» **Required work**
Show every line of the data that contains the string "scroll".

» **Record excerpts**
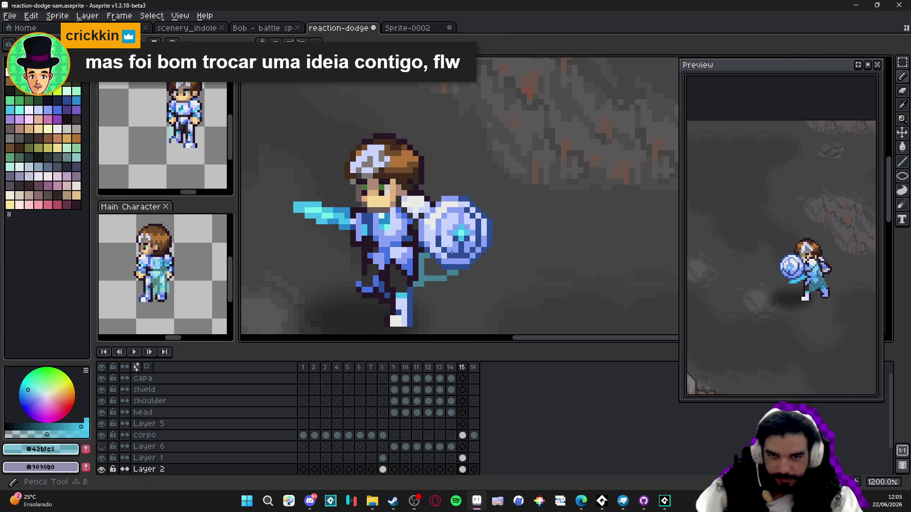
scroll(453, 254, down, 2)
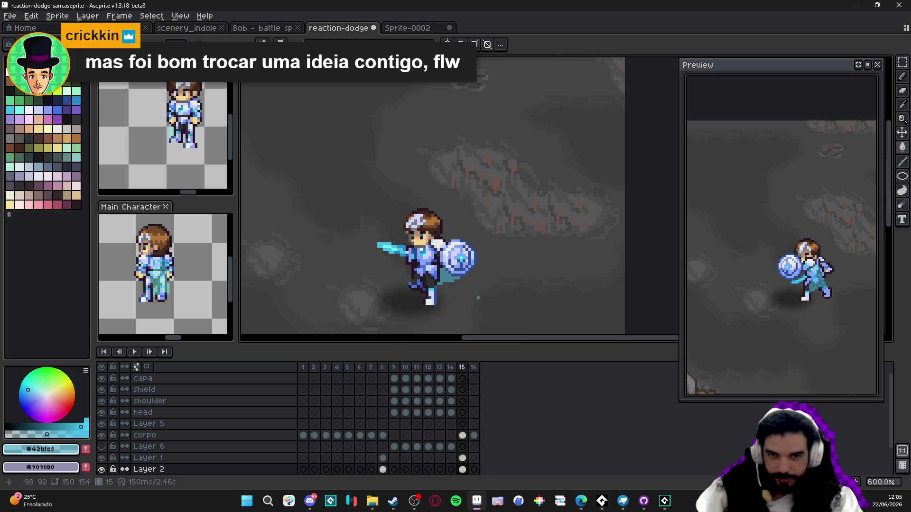
On frame 16, erase the stray teal cape pixels from the corpo layer and save the sprite
click(463, 367)
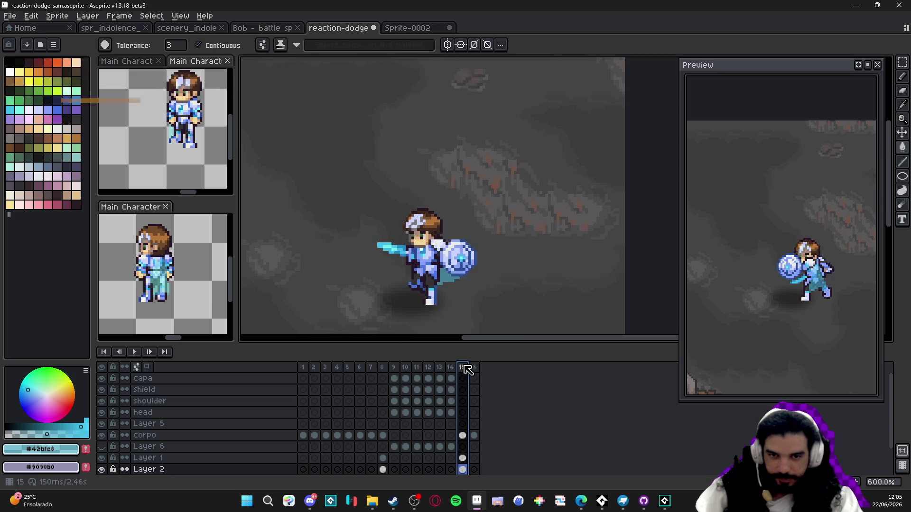
click(473, 368)
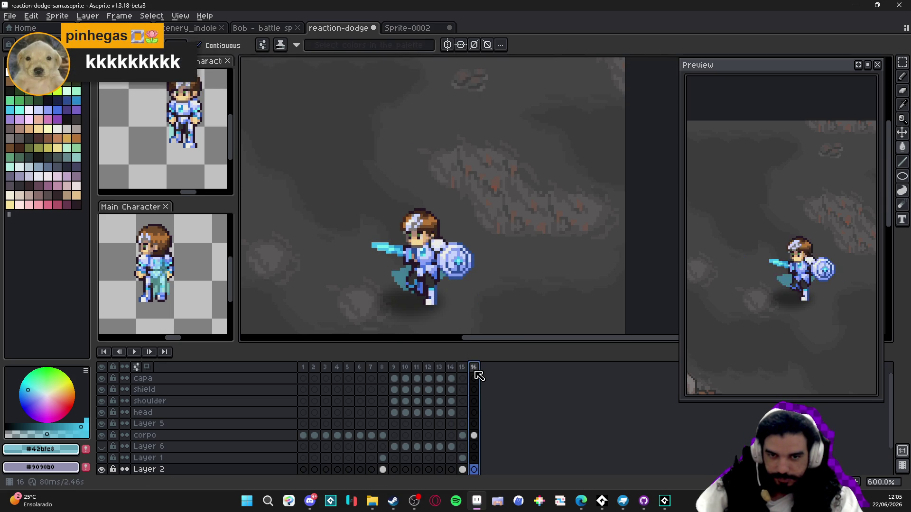
scroll(438, 289, up, 4)
key(e)
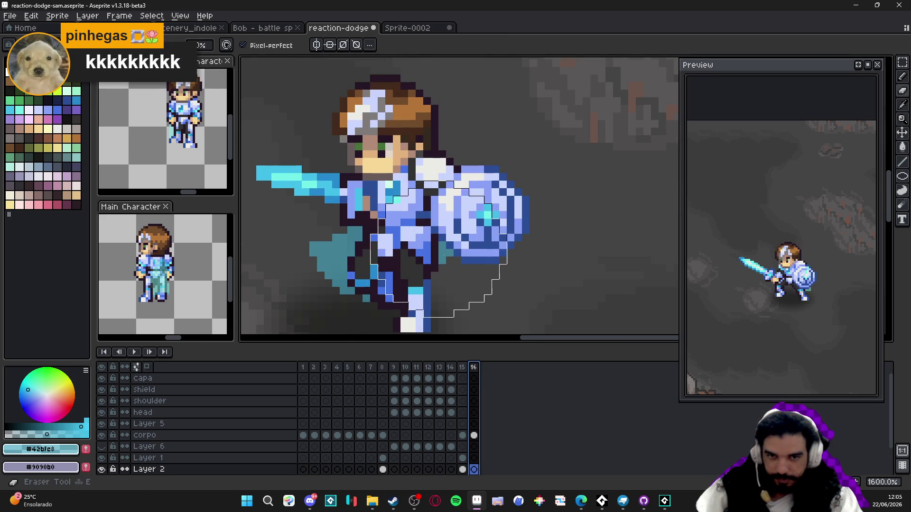
key(ctrl+d)
key(v)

» **Result**
scroll(453, 254, down, 2)
scroll(438, 289, up, 4)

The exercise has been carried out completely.